第35章 35話 重たい犠牲
ドッと暗部を蹴り上げて、フミは即座に印を組み始める。
フミ「口寄せの術!!」
ボンッと現れたのは、フミの等身を大きく超えた三つの長い尻尾を持つ白銀のイタチ。
口寄せをされたイタチは、フミの姿を見ると嬉しそうにその体を寄せた。
フミ「久しぶりだね。もう十年以上になるか」
「急に呼び出して悪かったね」と、愛おしそうに頬をなでれば、イタチも目を細めて再会を喜んでいるようだった。

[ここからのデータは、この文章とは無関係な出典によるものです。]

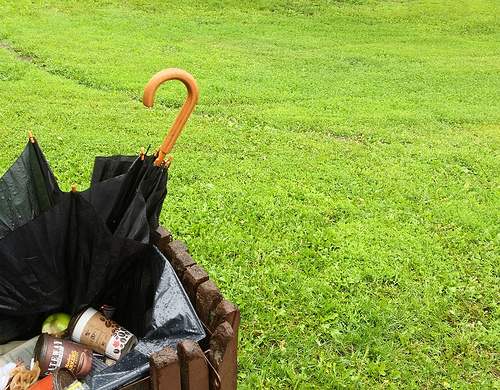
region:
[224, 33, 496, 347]
the grass is green and visible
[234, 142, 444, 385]
the grass is green and visible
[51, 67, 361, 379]
the grass is green and visible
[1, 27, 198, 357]
black umbrella with wooden handle in wooden trash bin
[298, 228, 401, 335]
patch of green grass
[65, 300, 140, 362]
empty cup of coffee in trash bin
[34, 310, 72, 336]
partially eaten green apple in trash bin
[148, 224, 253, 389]
corner of brown wooden trash bin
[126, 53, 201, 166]
brown wooden umbrella hook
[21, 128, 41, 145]
wood tip of umbrella spoke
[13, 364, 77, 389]
orange cup with brown lid in wooden trash bin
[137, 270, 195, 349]
black trash bag in brown wooden trash bin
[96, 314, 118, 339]
brown design on coffee cup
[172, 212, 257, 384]
edge of wood trash can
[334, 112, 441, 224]
neatly trimmed green grass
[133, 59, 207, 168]
wood handle of umbrella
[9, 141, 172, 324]
black material of umbrella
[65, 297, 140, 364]
paper cup in trash can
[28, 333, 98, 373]
coffee cup with lid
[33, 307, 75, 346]
green apple with bite missing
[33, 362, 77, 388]
orange cup in trash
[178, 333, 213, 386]
brown wood on trash can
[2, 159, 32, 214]
water drops on umbrella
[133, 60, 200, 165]
handle of an umbrella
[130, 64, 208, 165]
handle of umbrella is brown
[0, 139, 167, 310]
canopy of umbrella is fold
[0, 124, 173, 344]
canopy of umbrellas is black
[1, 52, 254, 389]
an umbrella on a trash can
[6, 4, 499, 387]
a trash can a green field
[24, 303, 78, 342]
an apple in the trash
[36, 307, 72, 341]
green apple is bitten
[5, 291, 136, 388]
trash in a trash can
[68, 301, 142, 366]
a coffee cup in the trash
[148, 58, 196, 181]
brown handle on umbrella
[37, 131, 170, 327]
umbrella is black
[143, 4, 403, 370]
grass is green and thick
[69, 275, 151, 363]
foam cup in bin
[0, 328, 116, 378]
brown cup in bin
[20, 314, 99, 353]
green apple in bin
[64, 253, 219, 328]
black bag in bin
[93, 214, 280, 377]
bin is wooden and brown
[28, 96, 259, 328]
umbrella in bin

フミ「さて、呼び出して早々悪いんだけどね。この子を木ノ葉の中心部まで送り届けて欲しいんだよ」
キリ「!!」
フミ「……嫌な役回りをさせて悪いね。頼めるかい?」
フミの言葉に少しだけ戸惑いを見せたイタチだが、すぐにキリのそばへと歩み寄る。
キリ「まさか……っ!」
キリは急いでイタチから距離を取ろうとしたが、瞬時に伸びて来た尻尾に、身体を絡め取られる。
キリ「っ!! 待って……! フミさんっ、やめて下さい!!」
慌てるキリに、フミはにこりと笑みをこぼした。